Shanghai Expo Spam Carries Backdoor

Written by: Bernadette Caraig

How does this threat get into users' systems?

This threat arrives as a spammed message purportedly from the Bureau of the Shanghai World Expo. It contains a .PDF file attachment asking users to fill it out.



How does this threat infect users?

The attachment is a malware detected as TROJ_PIDIEF.ACV, which exploits a vulnerability in certain versions of Adobe Reader and Acrobat. Once exploited, it drops a backdoor detected as BKDR_RIPINIP.I.

What is the driving force behind this threat?


The backdoor performs several malicious routines, including receiving commands from a remote user and stealing information such as an affected system's OS version, CPU information, computer name, and IP address.

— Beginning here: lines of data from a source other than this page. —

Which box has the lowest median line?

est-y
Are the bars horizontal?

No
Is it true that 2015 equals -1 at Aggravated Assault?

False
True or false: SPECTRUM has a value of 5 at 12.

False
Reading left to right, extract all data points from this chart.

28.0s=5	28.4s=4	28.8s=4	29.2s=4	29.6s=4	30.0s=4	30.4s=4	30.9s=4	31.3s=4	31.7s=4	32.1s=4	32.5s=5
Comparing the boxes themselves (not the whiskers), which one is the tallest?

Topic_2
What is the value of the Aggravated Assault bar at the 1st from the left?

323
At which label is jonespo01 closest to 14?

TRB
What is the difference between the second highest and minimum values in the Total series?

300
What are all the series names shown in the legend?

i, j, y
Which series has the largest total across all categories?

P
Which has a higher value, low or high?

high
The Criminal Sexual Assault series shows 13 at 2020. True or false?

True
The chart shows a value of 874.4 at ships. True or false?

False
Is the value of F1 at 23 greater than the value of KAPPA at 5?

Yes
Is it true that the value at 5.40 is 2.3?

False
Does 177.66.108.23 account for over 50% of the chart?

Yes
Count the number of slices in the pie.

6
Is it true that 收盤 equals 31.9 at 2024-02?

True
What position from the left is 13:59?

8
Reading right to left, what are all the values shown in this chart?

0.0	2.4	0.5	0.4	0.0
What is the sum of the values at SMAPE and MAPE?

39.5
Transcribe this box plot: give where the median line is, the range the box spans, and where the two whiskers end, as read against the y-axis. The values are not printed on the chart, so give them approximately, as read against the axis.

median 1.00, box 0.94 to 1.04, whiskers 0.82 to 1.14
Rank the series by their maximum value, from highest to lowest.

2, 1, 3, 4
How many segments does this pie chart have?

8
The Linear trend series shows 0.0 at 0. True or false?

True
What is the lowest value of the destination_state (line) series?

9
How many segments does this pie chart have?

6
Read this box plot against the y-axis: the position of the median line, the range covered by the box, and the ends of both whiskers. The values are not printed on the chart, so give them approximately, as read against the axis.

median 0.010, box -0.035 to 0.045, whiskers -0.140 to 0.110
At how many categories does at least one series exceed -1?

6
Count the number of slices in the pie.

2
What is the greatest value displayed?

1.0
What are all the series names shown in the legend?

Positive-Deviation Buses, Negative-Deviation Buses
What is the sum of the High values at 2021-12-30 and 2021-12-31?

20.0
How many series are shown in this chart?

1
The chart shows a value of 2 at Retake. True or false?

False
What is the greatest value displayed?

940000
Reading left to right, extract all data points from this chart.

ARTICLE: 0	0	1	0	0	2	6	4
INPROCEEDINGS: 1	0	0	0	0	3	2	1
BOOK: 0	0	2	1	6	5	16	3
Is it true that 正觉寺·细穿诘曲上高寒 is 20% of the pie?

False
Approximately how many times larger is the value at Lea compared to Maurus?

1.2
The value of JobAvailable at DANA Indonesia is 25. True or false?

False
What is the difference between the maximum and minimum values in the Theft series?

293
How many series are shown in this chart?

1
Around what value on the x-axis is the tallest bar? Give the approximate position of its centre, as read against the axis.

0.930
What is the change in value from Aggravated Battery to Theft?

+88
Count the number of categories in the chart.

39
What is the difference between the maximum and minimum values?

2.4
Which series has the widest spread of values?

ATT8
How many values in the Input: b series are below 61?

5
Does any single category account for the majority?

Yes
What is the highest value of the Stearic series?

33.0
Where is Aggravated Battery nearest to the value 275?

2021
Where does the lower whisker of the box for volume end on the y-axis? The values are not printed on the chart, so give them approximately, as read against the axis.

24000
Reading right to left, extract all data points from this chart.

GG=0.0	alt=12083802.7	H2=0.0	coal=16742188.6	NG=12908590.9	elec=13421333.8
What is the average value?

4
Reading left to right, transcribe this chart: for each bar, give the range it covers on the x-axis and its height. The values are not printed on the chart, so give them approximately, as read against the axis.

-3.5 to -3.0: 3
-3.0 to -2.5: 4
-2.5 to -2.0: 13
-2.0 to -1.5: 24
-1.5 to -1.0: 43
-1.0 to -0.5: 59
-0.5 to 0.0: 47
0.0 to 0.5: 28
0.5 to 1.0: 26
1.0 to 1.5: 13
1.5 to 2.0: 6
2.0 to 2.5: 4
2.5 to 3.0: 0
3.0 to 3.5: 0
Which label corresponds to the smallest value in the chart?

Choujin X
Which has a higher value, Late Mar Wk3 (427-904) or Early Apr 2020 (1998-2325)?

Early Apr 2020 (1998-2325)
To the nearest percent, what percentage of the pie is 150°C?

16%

What is different in this attack?

While the same vulnerability has been exploited in other attacks earlier this year, the method used to exploit the said vulnerability differed in that the specially crafted .PDF files have a malicious .TIFF file embedded, which if processed by Adobe products, triggers the vulnerability and executes arbitrary code.


Also, these attacks seem to be relying on the recipients’ interest or participation in the Shanghai World Expo named "Expo 2010," which expects to draw a crowd of up to 70 million visitors, the largest in the history of these types of events, according to
Wikipedia.

How can users protect themselves from this attack?


This attack has several components. Multilayered defense is necessary to ensure that the malicious spam, the PDF exploit, the backdoor, and the backdoor’s outbound communication are blocked or detected.


Trend Micro Smart Protection Network
detects the spammed message and all the files related to this attack and blocks the associated domain server where the backdoor connects to send stolen information. Trend Micro Deep Security™ can also help shield users from the vulnerability related to this attack. Trend Micro OfficeScan™ users with Intrusion Defense Firewall (IDF) plug-in are also protected from this attack if their systems are updated with the IDF10-014 release.